UNIVERSITY PARK – A nearly $1.9 million grant from the National Science Foundation is enabling a Penn State-led group of researchers to continue studies on the potential effects of climate change on the spread of infectious diseases, such as malaria and dengue. The grant is part of federal stimulus funding authorized under the American Recovery and Reinvestment Act.
Climate change has the potential to affect the dynamics and distribution of vector-borne diseases that impact the lives of millions of people, according to principal investigator Matthew Thomas, professor of entomology in Penn State’s College of Agricultural Sciences.
“However, our ability to quantify risk is limited by our poor understanding of the relationship between transmission and environmental parameters,” Thomas said. “The central aim of this project is to quantify how environmental temperature influences the transmission of vector-borne diseases, and how this in turn determines disease risk, both now and under future climate-change scenarios.”
The researchers plan to evaluate the effect of temperature variation on transmission intensity; to down-scale global climate change projections to the regional level and assess the net effects of both climate change and land-use change on environmental conditions at the regional and local level; and to combine these down-scaled climate models with new biological research data to quantify the effects of environmental temperature on disease dynamics over time and space.
The project will allow scientists to better define the influence of climatic factors on the distribution and dynamics of malaria and dengue, the two most significant vector-borne diseases worldwide. Spread by mosquitoes, malaria and dengue annually infect as many as 500 million people.
“We hope the outcomes of this research can be used to develop appropriate practices for disease prevention and control,” said Thomas. “The focus on dengue and malaria will provide general insights that also can be extended to other vector-borne diseases, such as West Nile encephalitis. In addition, scientists trained through this initiative will be well prepared to transfer skills into many areas of social and economic interest, including domestic animal and wildlife diseases, agriculture, fisheries and conservation.”

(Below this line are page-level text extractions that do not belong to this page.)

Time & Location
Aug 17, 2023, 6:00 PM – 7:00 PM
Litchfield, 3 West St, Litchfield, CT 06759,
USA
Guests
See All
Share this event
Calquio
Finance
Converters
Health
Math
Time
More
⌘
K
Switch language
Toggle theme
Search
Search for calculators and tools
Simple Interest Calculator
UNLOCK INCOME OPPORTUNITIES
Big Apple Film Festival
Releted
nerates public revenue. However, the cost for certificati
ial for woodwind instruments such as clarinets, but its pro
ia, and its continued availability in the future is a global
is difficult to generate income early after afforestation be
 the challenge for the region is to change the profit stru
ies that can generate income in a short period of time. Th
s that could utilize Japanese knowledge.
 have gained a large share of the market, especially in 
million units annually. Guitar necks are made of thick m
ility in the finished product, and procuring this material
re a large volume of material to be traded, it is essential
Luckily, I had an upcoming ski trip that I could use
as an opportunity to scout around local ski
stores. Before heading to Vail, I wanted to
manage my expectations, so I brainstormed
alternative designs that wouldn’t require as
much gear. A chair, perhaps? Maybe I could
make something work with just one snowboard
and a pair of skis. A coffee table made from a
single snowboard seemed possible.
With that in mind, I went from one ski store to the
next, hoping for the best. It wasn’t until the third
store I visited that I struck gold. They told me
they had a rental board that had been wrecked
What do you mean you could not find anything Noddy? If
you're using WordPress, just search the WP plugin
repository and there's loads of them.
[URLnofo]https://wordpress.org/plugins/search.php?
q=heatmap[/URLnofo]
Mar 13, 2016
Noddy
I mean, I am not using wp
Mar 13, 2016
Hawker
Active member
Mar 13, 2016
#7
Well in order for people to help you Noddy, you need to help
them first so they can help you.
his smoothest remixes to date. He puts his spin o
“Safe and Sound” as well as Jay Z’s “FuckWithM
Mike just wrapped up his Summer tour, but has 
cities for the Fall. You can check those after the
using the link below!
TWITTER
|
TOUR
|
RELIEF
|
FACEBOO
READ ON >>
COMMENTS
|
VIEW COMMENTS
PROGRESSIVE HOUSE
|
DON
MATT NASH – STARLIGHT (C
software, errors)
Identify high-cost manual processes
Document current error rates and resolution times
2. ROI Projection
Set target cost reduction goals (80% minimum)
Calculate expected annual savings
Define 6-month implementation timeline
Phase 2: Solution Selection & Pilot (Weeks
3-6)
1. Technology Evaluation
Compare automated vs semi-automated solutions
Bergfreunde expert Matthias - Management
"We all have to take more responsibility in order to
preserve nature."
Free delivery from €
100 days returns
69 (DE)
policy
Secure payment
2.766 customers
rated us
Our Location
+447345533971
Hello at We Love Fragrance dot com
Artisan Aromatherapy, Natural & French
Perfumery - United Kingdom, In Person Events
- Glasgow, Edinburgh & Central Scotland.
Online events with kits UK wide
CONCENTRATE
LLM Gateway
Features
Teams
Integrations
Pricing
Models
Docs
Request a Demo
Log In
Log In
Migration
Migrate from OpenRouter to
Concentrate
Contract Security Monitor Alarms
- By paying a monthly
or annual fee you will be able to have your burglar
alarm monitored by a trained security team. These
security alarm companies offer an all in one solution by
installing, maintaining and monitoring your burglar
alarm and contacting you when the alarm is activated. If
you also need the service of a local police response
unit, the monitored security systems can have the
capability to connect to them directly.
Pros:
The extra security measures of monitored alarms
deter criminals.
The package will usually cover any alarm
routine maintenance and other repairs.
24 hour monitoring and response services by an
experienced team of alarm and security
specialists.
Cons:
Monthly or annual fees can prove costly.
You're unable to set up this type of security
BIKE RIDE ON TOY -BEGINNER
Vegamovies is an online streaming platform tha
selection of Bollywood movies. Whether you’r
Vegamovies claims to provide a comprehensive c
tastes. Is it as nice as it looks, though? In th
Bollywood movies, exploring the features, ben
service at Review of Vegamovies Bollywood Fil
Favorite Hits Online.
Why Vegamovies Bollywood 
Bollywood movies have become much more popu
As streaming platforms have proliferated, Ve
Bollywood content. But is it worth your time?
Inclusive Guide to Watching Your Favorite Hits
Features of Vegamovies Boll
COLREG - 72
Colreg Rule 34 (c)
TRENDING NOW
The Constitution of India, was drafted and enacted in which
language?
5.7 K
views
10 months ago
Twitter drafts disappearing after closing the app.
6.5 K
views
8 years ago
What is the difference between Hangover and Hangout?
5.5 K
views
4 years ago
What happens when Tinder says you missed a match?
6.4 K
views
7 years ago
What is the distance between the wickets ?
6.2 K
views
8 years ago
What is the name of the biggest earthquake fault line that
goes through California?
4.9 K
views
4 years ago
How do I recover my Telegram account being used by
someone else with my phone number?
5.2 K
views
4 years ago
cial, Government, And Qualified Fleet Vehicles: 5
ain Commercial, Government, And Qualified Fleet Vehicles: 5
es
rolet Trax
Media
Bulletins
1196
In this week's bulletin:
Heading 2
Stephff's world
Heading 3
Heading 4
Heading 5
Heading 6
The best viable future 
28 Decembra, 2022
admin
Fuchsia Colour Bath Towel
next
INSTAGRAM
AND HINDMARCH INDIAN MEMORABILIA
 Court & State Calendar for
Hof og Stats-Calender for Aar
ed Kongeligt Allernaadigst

Thomas was the principal investigator in related research published in a leading scientific journal earlier this year. In the Aug. 3 Proceedings of the National Academy of Sciences, his team reported that daytime temperature fluctuations alter both malaria parasite development in mosquitoes and disease-transmission rates. Consideration of these fluctuations — rather than relying on average monthly temperatures — could reveal a more accurate picture of climate change’s potential impact on malaria.